基于大语言模型的对话式用户模拟研究综述
A Survey on LLM-based Conversational User Simulation
April 27, 2026
作者: Bo Ni, Leyao Wang, Yu Wang, Branislav Kveton, Franck Dernoncourt, Yu Xia, Hongjie Chen, Reuben Leura, Samyadeep Basu, Subhojyoti Mukherjee, Puneet Mathur, Nesreen Ahmed, Junda Wu, Li Li, Huixin Zhang, Ruiyi Zhang, Tong Yu, Sungchul Kim, Jiuxiang Gu, Zhengzhong Tu, Alexa Siu, Zichao Wang, David Seunghyun Yoon, Nedim Lipka, Namyong Park, Zihao Lin, Trung Bui, Yue Zhao, Tyler Derr, Ryan A. Rossi
cs.AI
摘要
用户模拟因其在广泛应用领域的支撑潜力,长期以来在计算机科学中扮演着关键角色。语言作为人类沟通的主要媒介,构成了社会互动与行为的基础。因此,对话行为模拟已成为重要研究领域。大型语言模型的最新进展通过实现高保真度的合成用户对话生成,显著推动了该领域的发展。本文系统梳理了基于大语言模型的对话式用户模拟研究进展,提出了涵盖用户粒度与模拟目标的新型分类框架,并深入剖析了核心技术与评估方法。我们旨在帮助学界及时把握对话式用户模拟的最新动态,通过揭示开放挑战并将现有研究整合至统一框架,进一步推动未来研究发展。

> 数据部分
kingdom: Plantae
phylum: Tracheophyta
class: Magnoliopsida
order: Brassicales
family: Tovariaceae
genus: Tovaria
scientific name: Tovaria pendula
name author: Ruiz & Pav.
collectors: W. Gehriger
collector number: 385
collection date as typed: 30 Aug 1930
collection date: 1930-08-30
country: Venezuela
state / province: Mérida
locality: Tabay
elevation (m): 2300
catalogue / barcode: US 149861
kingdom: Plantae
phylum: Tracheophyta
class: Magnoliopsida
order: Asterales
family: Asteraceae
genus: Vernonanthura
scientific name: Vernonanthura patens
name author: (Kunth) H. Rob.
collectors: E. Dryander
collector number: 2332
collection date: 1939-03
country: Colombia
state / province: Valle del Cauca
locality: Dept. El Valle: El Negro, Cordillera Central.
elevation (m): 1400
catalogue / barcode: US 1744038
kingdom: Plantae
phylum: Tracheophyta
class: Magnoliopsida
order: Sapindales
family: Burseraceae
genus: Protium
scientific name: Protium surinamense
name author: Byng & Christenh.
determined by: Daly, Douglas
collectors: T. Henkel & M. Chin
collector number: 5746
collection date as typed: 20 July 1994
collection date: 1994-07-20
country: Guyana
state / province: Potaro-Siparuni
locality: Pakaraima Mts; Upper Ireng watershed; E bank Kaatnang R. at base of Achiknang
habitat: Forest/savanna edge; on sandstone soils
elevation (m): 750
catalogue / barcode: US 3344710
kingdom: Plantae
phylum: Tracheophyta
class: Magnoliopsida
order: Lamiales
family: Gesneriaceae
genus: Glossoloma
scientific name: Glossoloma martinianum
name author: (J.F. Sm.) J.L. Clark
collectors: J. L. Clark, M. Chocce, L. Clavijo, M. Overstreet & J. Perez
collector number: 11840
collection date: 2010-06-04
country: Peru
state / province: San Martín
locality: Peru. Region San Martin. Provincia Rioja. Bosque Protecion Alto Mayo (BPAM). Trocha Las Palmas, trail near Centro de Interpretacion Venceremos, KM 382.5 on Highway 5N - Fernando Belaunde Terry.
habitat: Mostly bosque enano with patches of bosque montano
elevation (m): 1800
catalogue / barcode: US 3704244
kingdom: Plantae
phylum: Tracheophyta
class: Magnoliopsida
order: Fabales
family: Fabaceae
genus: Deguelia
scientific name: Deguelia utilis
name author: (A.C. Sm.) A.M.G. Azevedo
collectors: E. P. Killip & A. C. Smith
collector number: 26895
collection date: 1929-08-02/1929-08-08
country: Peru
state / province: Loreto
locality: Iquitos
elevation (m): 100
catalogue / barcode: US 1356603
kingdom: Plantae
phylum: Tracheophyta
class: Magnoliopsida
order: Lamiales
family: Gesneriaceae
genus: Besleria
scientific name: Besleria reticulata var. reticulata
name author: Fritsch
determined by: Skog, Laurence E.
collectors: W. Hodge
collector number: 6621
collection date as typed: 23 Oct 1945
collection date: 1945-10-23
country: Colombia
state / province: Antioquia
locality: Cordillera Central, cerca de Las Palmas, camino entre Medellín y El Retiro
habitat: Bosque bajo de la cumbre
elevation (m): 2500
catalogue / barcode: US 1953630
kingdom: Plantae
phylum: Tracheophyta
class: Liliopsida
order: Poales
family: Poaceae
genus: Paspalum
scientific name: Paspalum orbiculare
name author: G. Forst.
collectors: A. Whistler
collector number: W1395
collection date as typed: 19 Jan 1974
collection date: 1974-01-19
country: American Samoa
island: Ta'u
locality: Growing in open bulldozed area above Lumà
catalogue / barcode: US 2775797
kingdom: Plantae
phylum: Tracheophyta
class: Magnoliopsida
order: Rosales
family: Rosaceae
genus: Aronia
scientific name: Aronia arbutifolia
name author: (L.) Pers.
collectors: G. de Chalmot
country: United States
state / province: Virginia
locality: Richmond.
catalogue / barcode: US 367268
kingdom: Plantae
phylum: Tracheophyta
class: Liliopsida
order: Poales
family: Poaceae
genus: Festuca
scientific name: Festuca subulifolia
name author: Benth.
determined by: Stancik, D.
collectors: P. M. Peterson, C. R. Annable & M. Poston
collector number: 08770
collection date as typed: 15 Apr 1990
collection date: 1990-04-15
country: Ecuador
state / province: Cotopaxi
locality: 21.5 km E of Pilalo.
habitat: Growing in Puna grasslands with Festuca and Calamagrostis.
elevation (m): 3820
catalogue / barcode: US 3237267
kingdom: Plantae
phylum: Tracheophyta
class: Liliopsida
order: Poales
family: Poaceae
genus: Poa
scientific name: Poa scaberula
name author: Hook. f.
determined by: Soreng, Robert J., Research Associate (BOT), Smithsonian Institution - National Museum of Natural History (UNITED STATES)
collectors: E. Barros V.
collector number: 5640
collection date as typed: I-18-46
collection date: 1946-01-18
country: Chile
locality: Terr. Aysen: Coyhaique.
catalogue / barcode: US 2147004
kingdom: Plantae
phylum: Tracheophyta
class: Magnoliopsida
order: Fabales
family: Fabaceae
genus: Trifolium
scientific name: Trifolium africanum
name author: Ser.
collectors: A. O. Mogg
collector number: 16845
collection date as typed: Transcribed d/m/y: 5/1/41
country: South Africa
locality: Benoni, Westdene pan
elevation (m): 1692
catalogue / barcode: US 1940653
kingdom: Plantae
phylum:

> 任务 1
把这篇综述摘要中从“基于大语言模型的对话式用户模拟研究综述”开始、到“架,进一步推动未来研究发展。”结束的那一段原文照抄输出。
> 任务 2
根据这篇综述摘要，文中提出的新分类框架涵盖哪两个方面？

> 作答 1
基于大语言模型的对话式用户模拟研究综述
A Survey on LLM-based Conversational User Simulation
April 27, 2026
作者: Bo Ni, Leyao Wang, Yu Wang, Branislav Kveton, Franck Dernoncourt, Yu Xia, Hongjie Chen, Reuben Leura, Samyadeep Basu, Subhojyoti Mukherjee, Puneet Mathur, Nesreen Ahmed, Junda Wu, Li Li, Huixin Zhang, Ruiyi Zhang, Tong Yu, Sungchul Kim, Jiuxiang Gu, Zhengzhong Tu, Alexa Siu, Zichao Wang, David Seunghyun Yoon, Nedim Lipka, Namyong Park, Zihao Lin, Trung Bui, Yue Zhao, Tyler Derr, Ryan A. Rossi
cs.AI
摘要
用户模拟因其在广泛应用领域的支撑潜力,长期以来在计算机科学中扮演着关键角色。语言作为人类沟通的主要媒介,构成了社会互动与行为的基础。因此,对话行为模拟已成为重要研究领域。大型语言模型的最新进展通过实现高保真度的合成用户对话生成,显著推动了该领域的发展。本文系统梳理了基于大语言模型的对话式用户模拟研究进展,提出了涵盖用户粒度与模拟目标的新型分类框架,并深入剖析了核心技术与评估方法。我们旨在帮助学界及时把握对话式用户模拟的最新动态,通过揭示开放挑战并将现有研究整合至统一框架,进一步推动未来研究发展。

> 作答 2
用户粒度与模拟目标。